**Goal of the exercise:**
Report each line of the records below that uses the word "soziale".

**Data records:**
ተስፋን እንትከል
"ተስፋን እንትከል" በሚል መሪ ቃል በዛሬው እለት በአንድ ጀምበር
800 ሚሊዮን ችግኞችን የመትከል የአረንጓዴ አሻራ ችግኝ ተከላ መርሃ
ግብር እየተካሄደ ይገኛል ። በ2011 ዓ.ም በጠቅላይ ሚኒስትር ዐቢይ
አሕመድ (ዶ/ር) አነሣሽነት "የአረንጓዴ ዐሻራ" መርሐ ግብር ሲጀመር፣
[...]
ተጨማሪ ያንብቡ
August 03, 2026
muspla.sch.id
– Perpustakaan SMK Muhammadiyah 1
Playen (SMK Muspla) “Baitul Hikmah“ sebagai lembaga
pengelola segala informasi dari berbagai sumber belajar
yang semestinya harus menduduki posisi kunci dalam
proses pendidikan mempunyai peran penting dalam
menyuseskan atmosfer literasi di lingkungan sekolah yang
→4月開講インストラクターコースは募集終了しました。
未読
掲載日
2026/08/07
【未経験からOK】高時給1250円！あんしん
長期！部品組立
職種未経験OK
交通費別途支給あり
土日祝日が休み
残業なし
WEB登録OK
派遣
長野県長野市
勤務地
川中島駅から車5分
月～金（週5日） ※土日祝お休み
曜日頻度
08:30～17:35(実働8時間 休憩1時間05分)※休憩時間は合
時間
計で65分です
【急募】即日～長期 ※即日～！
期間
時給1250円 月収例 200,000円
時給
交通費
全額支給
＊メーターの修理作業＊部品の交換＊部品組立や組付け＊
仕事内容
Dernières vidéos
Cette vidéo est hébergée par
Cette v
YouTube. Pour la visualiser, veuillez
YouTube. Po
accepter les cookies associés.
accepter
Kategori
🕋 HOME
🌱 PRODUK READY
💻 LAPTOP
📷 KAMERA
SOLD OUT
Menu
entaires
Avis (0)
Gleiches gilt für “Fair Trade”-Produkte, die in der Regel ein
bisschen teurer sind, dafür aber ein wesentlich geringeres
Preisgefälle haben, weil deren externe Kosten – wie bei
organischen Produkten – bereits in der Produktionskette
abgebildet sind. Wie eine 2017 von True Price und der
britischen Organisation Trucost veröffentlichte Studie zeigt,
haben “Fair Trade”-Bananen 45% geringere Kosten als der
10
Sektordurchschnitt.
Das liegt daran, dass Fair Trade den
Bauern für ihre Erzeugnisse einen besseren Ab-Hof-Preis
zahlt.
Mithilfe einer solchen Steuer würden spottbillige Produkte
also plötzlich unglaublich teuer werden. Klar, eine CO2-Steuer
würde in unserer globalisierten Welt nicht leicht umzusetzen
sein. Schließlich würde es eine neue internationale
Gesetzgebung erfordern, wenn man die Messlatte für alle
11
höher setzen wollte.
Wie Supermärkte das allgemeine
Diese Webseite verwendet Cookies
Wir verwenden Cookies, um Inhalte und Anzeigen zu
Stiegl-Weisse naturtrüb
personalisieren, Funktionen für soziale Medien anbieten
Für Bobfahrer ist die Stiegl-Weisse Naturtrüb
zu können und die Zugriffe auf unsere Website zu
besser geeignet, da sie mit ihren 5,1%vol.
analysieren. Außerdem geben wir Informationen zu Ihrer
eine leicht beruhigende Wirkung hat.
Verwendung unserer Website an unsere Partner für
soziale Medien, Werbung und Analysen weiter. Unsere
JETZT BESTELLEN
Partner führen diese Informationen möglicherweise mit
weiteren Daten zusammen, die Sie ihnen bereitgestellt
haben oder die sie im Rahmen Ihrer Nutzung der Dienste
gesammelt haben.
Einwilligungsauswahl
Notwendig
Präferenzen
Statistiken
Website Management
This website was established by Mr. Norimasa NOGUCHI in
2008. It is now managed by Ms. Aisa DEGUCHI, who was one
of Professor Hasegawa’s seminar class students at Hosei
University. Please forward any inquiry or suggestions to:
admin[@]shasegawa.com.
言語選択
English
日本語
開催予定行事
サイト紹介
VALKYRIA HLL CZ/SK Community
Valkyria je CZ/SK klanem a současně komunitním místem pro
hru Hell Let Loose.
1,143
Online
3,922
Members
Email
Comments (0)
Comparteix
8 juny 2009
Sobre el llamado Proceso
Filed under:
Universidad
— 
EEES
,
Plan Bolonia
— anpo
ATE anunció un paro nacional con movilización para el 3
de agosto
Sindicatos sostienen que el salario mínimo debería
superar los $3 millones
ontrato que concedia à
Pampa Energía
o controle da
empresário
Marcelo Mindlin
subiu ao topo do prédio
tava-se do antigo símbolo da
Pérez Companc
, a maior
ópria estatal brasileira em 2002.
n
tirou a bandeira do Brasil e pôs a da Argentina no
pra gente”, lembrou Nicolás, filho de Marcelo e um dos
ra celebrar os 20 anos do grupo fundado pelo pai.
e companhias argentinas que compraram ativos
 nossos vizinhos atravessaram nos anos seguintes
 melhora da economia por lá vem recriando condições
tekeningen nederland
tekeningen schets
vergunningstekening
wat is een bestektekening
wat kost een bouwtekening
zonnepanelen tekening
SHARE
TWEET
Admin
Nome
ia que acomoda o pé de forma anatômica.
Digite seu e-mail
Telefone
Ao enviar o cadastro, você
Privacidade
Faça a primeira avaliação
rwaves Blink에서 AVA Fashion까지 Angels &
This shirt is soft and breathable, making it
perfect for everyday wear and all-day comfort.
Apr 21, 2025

**Exercise response:**
personalisieren, Funktionen für soziale Medien anbieten
soziale Medien, Werbung und Analysen weiter. Unsere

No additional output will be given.